Your question has three different issues – status attitude of parents, saffronisation and Gurukuls. Status attitude of parents has developed due to westernisation of culture. Prevailing education has a role in it. Saffronisation has erroneously become a political and religious issue. Culturally, saffronisation is our core national identity. It has a deep meaning and connect with the spiritual growth of a society. Education should not have dropped it for any reason in the first place. Gurukul is not a model of consideration – it is a state of perfection in the field of education. If we go on improving any of the best operating education models in the world, we will finally create a Gurukul. Gurukul is not about choice, it is about reaching to the highest level of knowledge and practice.
- Who do you see as your role model and why?
Our nation has produced endless heroes and leaders in all areas. Choosing a particular one is difficult. If I discount pre-Mahabharat era and limit myself only to four characters, my take is Chanakya, Shankaracharya, Chhatrapati Shivaji and Swami Vivekananda. All of them were saviours of our National Identity. All of them worked successfully to protect the core of our nation – Bharatiya or Hindu culture. If our education cannot give such strengths to sustain humanity, it is not worth.
- What are your plans for future?
Future is infinite and hence no plans. I try to live on the philosophy of Bhagwat Gita – that guides us to live a righteous life without any attachments. The passion comes from the idea that we remain unaffected by success or failure. The passion is driven more by purpose of life and work for the betterment of all. Instead of future, our focus should be on leaving an impressive past. And that comes when you are established in Bhagwat Gita way of life.

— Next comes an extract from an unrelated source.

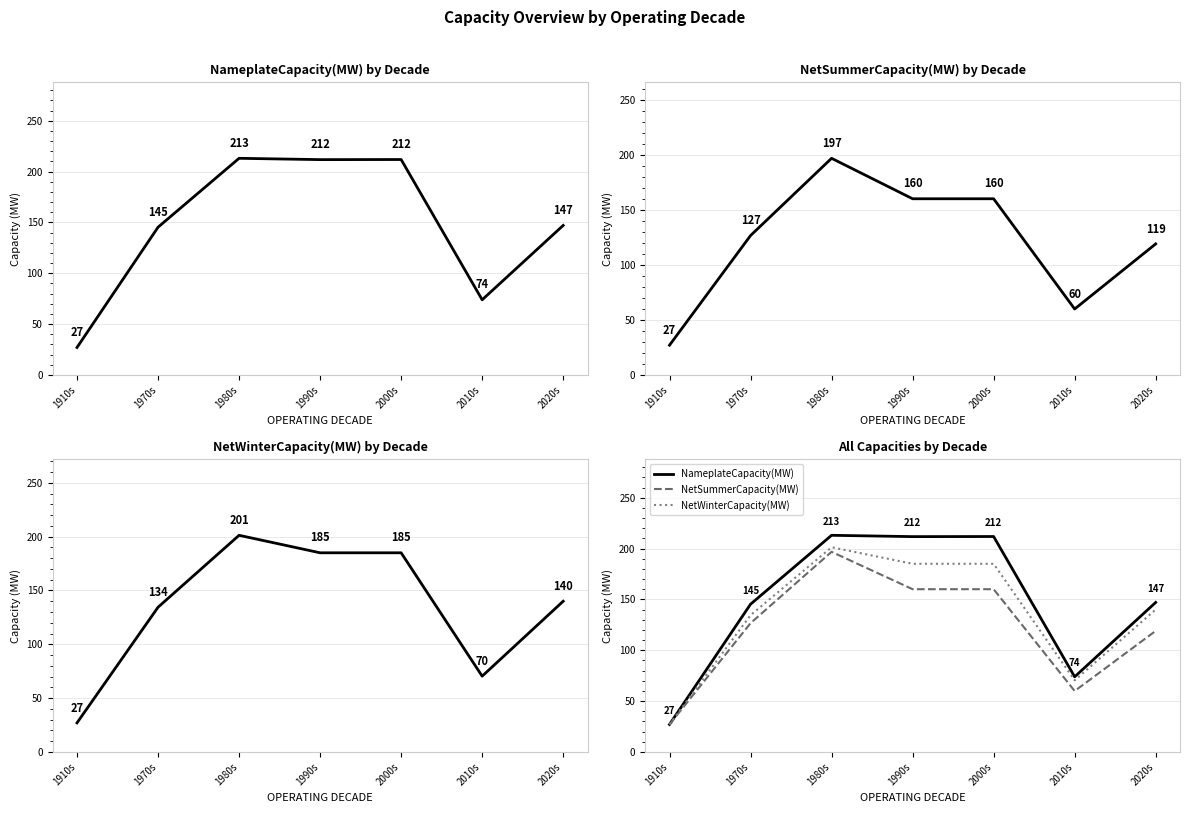

Rank the categories by NetWinterCapacity(MW) value from highest to lowest.

1980s, 1990s, 2000s, 2020s, 1970s, 2010s, 1910s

- Your message for our readers?
I strongly believe that while you work on poverty and employment, you cannot move ahead without spiritual unity of various cultures. Our nation presently is good in producing infrastructure, but weak in developing good culture at educational institutions. It is culture that sets the trend of excellence. Excellence is within an individual and a spiritual entity. Whenever we want good health, a good doctor is the primary choice and the hospital building is secondary. Similarly, for holistic development of the child, buildings should be secondary and qualitative development of the child should be our primary lookout.